Le Clos du Gravillas l'Inattendu 2012

Inne zaskoczenie? Le Clos du Gravillas l'Inattendu 2012 (nieoczekiwany). Importer DELiWINA. Butikowa produkcja - 2,5 tys. butelek wina, które jest kwiatowo-kamienne. Może wszystko przez 500-litrowe beczki z austriackiego dębu? I przez kunszt sympatycznego Johna Bojanowskiego, który w winnicy niemal wszystko robi sam.



Sam też butelki myje sympatyczny Graham Nutter z Château Saint-Jacques d'Albas. Producent nie ma importera w Polsce. W winnicy stoi najprawdziwsza romańska kaplica licząca tysiąc lat! Białe wino stąd - Le Petit St Jacques 2012 (50 proc. vermentino, 40 proc. viognier, 10 proc. roussanne) - okazuje się fajną mieszanką mineralności i owocowości. Różowe (syrah, grenache i mourvedre) jest jakby troszkę utlenione, ale tak świetnie kwasowe, że piłbym do małży!

Château d'Angles - Grand Vin 2008 i inne białe

Winem, które wszystkich zachwyciło - nawet samego Wojciecha Bońkowskiego - było Grand Vin 2008 z Château d'Angles (w ofercie Enoteki Nowej). które choć już 6-letnie, było wspaniałe - bogate, pełne, owocowo-kwiatowe, a w smaku lekko miodowe, wciąż kwasowe, lekko oleiste. Drogie - bo kosztujące 89 zł, ale warte każdej złotówki! Młodsze - Classique 2010 - było bardziej mineralne, ale pełne nut leśnych, ziołowych.

Saut le Poisson z Clos du Serres

Piękny finisz miało Saut le Poisson z Clos du Serres (importer DELiWINA). Skład - 70 proc. grenache, 20 proc. roussane, 10 proc. vermentino. Lekko owocowe, z pięknym kwasem, który wybrzmiewa aż do ciszy. Jedna trzecia tego wina dojrzewa w 320-litrowych beczkach z francuskiego dębu, ale tej beczki nie czuć przesadnie.

Clos Centeilles Blanc 2012

Pamiętacie zapach lodów bambino? Takich na patyczek (sprzedawany był osobno)? Przypomniał mi się ten zapach, gdy wąchałem Clos Centeilles Blanc 2012. (importer Kanato). W składzie grona rzadkiego szczepu araignan blanc, riveirenc gris, riveirenc blanc, greanche gris. W aromacie nie tylko lody, ale i gruszeczka, a w smaku - zero słodyczy. Może troszkę zredukowana kwasowość, ale całość utrzymana w zaskakującej wytrawności!
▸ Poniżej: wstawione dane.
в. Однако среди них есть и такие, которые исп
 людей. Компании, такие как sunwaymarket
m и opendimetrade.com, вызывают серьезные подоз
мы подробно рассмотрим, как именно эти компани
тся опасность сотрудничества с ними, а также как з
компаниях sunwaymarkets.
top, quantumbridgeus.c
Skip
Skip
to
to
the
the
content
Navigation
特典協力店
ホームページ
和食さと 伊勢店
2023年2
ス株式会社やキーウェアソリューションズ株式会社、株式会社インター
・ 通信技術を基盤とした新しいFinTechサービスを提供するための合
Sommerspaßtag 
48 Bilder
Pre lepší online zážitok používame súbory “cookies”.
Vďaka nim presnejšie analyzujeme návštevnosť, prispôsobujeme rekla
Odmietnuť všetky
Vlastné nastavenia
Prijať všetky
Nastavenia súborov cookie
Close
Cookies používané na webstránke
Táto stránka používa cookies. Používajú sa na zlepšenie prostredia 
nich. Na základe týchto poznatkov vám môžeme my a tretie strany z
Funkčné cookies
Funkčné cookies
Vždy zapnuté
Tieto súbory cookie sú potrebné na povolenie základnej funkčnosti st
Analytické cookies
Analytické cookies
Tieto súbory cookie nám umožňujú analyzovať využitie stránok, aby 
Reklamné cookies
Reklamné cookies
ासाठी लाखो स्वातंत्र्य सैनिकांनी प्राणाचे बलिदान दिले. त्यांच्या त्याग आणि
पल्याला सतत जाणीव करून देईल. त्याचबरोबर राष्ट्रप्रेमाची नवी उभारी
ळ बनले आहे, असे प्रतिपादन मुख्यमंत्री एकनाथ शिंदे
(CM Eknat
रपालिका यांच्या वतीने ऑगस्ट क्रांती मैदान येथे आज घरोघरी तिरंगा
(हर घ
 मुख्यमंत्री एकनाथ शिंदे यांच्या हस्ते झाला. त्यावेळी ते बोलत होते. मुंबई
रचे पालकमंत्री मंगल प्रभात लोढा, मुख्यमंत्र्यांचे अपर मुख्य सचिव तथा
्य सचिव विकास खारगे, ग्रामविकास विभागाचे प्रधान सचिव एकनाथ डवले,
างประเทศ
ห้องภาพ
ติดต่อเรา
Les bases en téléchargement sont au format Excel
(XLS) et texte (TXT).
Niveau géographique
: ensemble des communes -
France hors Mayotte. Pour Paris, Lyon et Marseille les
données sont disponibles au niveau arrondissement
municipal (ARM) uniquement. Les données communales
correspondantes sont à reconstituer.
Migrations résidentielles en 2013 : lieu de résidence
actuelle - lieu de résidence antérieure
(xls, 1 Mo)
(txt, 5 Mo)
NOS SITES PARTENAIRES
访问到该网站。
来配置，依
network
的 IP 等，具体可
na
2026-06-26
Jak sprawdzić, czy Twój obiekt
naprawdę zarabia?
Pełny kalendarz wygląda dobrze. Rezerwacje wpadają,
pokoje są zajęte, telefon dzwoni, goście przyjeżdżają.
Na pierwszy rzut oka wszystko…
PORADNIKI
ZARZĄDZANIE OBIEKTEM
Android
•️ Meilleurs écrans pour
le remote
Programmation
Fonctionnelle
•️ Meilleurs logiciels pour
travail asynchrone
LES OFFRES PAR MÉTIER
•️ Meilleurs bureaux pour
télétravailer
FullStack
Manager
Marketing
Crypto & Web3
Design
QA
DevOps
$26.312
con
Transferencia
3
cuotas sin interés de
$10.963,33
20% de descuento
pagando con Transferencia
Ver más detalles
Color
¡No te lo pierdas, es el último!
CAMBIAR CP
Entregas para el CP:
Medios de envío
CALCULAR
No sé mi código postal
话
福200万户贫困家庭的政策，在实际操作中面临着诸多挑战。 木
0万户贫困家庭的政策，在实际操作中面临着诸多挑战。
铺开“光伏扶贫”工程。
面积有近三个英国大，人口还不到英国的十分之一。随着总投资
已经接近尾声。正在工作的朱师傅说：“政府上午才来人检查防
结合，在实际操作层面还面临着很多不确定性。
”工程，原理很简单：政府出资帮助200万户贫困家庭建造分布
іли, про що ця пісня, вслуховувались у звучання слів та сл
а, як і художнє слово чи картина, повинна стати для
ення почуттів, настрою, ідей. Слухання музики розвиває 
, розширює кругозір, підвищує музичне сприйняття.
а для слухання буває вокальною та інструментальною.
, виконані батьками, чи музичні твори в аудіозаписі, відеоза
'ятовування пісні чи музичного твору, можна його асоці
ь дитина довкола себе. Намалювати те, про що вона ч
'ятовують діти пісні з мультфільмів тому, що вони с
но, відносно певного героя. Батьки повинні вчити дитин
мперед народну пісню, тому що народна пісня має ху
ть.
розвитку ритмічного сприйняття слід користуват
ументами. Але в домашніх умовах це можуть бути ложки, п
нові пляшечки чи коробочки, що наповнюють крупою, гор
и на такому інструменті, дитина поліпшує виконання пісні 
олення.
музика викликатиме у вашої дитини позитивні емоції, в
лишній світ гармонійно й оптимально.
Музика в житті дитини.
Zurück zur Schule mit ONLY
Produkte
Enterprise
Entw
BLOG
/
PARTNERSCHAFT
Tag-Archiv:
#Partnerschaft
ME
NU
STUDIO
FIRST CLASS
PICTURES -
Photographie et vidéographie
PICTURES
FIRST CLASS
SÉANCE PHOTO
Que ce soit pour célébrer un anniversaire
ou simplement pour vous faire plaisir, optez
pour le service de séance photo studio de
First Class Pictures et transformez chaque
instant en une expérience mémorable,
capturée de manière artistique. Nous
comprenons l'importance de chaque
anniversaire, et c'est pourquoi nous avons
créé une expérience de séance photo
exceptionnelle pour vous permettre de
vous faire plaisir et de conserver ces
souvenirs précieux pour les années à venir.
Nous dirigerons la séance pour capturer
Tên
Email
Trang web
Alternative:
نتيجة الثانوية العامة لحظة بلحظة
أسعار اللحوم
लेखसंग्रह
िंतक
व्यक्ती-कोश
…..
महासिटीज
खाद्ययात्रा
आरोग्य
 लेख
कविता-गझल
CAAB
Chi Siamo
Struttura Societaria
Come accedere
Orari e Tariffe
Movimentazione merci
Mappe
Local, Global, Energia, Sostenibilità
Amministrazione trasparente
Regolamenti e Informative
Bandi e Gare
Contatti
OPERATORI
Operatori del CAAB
Muscat 2013 od Domaine Jones

Wytrawność zwyciężyła nawet w słodkim winie od Domaine Jones (szuka importera). Muscat 2013 miał niby być słodki, ale na szczęście ta słodycz okryta była dyskrecją, niczym zakonnica habitem. Może zasługa stali, w której dojrzewało wino?